Ochtendrituelen

Ochtendrituelen
Quito, 15 september 2004

Om half acht hou ik het echt niet langer uit in de zon, die al meer dan een uur in mijn bed brand. In mijn slaapkamer hangt alleen vitrage voor de ramen en het is me inmiddels duidelijk dat de kamer pal op het oosten ligt. De eerste avond heb ik nog even achter de vitrage gekeken of er niet toevallig ergens gordijnen achter schuil gingen. Bij de lichtste beroering donderde de vitrage compleet met rail en schroeven op het hoofdeinde van mijn bed. Nu hangt hij weer in labiele toestand voor het raam, voor zolang als het duurt.

SCHRIFTELIJKE OPDRACHT 1 –
Beantwoord de volgende vragen over het tekstfragment over ochtendrituelen.
(a) Om hoe laat houdt de ik-figuur het niet langer uit in de zon?
(b) Op welke windrichting ligt de slaapkamer?
(c) Wat gebeurde er bij de lichtste beroering met de vitrage?
SCHRIFTELIJKE OPDRACHT 2 –
Schrijf een deel van het tekstfragment over ochtendrituelen letterlijk op, beginnend bij "Om half acht" en eindigend bij "als het duurt.".

GETOONDE GEGEVENS –
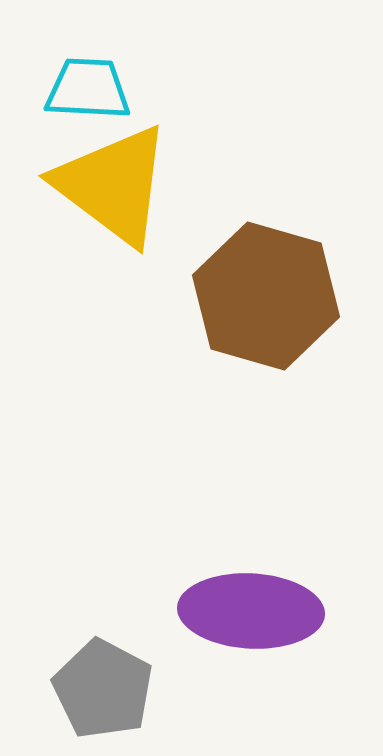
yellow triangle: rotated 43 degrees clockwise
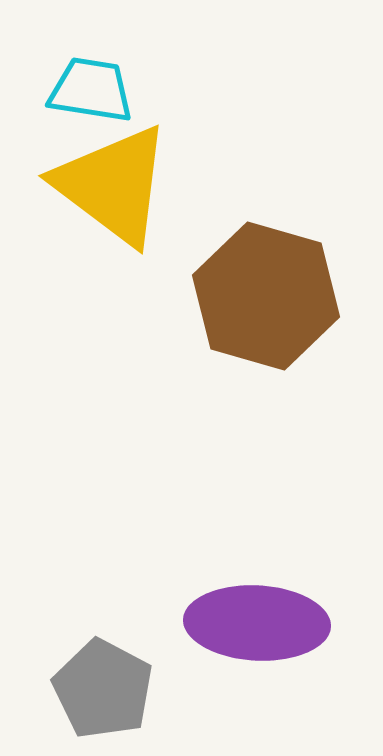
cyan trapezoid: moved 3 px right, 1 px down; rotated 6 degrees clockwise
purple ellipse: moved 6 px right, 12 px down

ANTWOORD 1 –
(a) Om half acht.
(b) De slaapkamer ligt pal op het oosten.
(c) De vitrage donderde compleet met rail en schroeven op het hoofdeinde van het bed.

ANTWOORD 2 –
Om half acht hou ik het echt niet langer uit in de zon, die al meer dan een uur in mijn bed brand. In mijn slaapkamer hangt alleen vitrage voor de ramen en het is me inmiddels duidelijk dat de kamer pal op het oosten ligt. De eerste avond heb ik nog even achter de vitrage gekeken of er niet toevallig ergens gordijnen achter schuil gingen. Bij de lichtste beroering donderde de vitrage compleet met rail en schroeven op het hoofdeinde van mijn bed. Nu hangt hij weer in labiele toestand voor het raam, voor zolang als het duurt.